The task:
From the items below, render the lines from the one containing "Baked Buffalo Cauliflower Wings –" through the one containing "oss EU, Moldova", inclusive, as a Markdown table with a column n for the row number and a column Line for the text, skipping blank lines. Leave the pictures out.

Material shown:
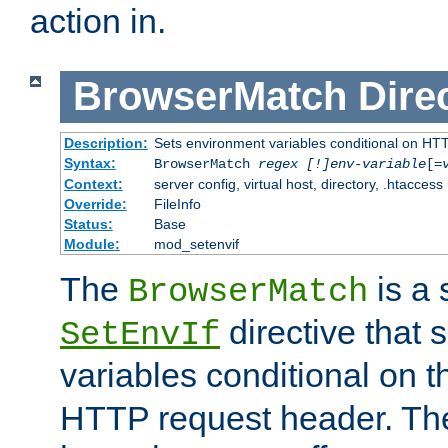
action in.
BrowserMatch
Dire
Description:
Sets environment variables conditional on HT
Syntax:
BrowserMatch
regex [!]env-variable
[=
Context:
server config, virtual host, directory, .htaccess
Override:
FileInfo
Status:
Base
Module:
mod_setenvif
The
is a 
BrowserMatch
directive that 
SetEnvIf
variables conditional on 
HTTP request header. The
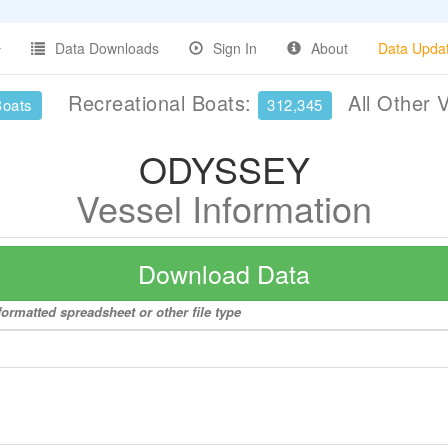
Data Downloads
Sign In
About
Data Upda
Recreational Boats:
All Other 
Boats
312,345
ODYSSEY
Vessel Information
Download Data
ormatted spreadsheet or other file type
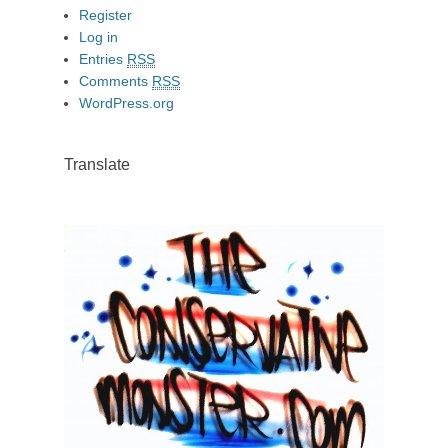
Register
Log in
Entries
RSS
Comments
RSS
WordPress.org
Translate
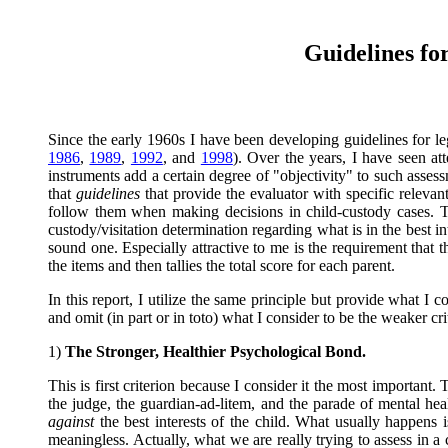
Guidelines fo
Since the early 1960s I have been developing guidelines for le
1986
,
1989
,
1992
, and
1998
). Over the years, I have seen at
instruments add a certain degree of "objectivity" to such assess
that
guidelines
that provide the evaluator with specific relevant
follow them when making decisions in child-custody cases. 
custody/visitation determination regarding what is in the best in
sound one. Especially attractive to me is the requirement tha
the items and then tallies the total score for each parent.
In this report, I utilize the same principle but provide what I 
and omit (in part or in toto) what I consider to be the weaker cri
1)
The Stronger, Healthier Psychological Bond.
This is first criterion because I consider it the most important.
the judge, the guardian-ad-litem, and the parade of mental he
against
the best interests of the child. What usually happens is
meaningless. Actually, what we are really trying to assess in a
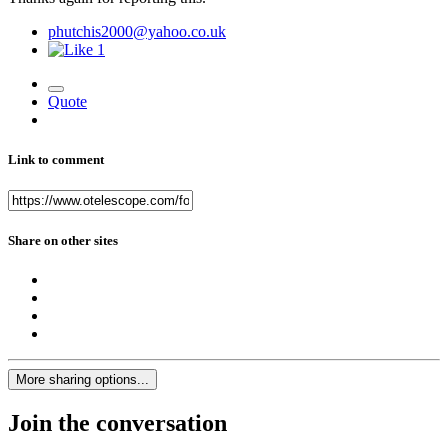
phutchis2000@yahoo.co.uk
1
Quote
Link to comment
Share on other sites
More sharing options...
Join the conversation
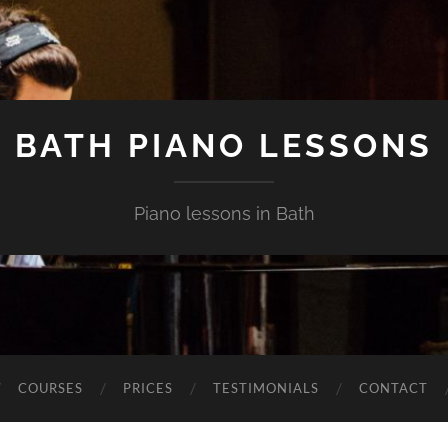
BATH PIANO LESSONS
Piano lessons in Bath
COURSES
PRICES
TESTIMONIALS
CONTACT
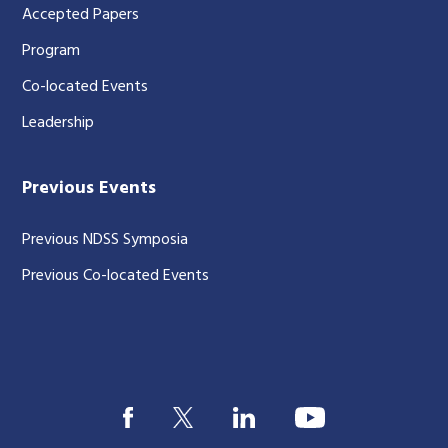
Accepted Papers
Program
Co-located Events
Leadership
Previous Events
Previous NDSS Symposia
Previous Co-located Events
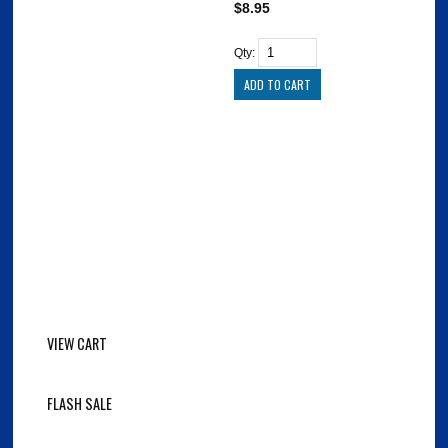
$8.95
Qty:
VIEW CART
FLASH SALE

* * *

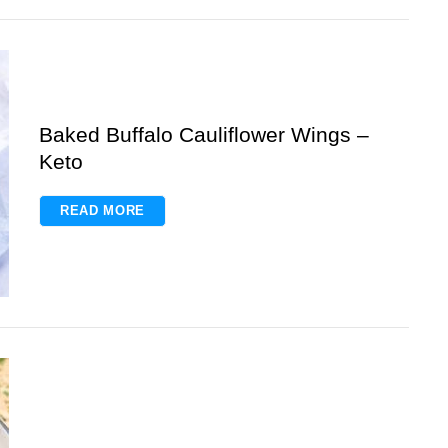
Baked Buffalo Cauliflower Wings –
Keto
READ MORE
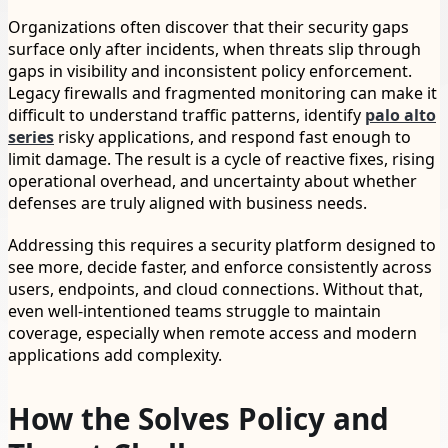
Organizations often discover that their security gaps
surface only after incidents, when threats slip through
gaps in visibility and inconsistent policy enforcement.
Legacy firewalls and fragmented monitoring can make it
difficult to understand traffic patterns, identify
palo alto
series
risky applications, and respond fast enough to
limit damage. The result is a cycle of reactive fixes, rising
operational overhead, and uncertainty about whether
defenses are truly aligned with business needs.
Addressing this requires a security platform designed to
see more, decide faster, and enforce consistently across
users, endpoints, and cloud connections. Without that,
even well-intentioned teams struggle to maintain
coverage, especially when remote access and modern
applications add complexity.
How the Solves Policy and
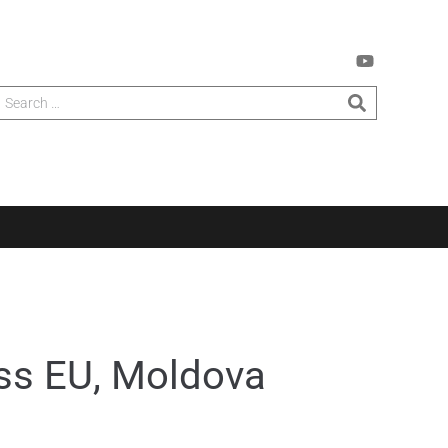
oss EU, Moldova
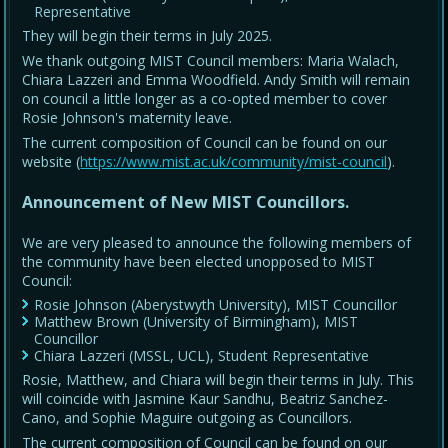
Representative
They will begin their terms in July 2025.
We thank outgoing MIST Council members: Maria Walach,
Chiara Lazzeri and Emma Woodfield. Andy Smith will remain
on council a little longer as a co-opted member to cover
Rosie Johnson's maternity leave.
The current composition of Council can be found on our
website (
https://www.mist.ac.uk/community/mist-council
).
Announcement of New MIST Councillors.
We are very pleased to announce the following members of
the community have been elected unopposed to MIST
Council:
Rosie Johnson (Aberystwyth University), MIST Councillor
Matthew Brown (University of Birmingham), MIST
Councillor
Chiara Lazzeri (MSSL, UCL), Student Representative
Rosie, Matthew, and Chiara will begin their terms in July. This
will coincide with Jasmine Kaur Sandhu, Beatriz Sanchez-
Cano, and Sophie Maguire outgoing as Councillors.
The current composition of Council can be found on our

Solution for this exercise:
| n | Line |
|---|---|
| 1 | Baked Buffalo Cauliflower Wings – |
| 2 | Keto |
| 3 | READ MORE |
| 4 | Organizations often discover that their security gaps |
| 5 | surface only after incidents, when threats slip through |
| 6 | gaps in visibility and inconsistent policy enforcement. |
| 7 | Legacy firewalls and fragmented monitoring can make it |
| 8 | difficult to understand traffic patterns, identify |
| 9 | palo alto |
| 10 | series |
| 11 | risky applications, and respond fast enough to |
| 12 | limit damage. The result is a cycle of reactive fixes, rising |
| 13 | operational overhead, and uncertainty about whether |
| 14 | defenses are truly aligned with business needs. |
| 15 | Addressing this requires a security platform designed to |
| 16 | see more, decide faster, and enforce consistently across |
| 17 | users, endpoints, and cloud connections. Without that, |
| 18 | even well-intentioned teams struggle to maintain |
| 19 | coverage, especially when remote access and modern |
| 20 | applications add complexity. |
| 21 | How the Solves Policy and |
| 22 | oss EU, Moldova |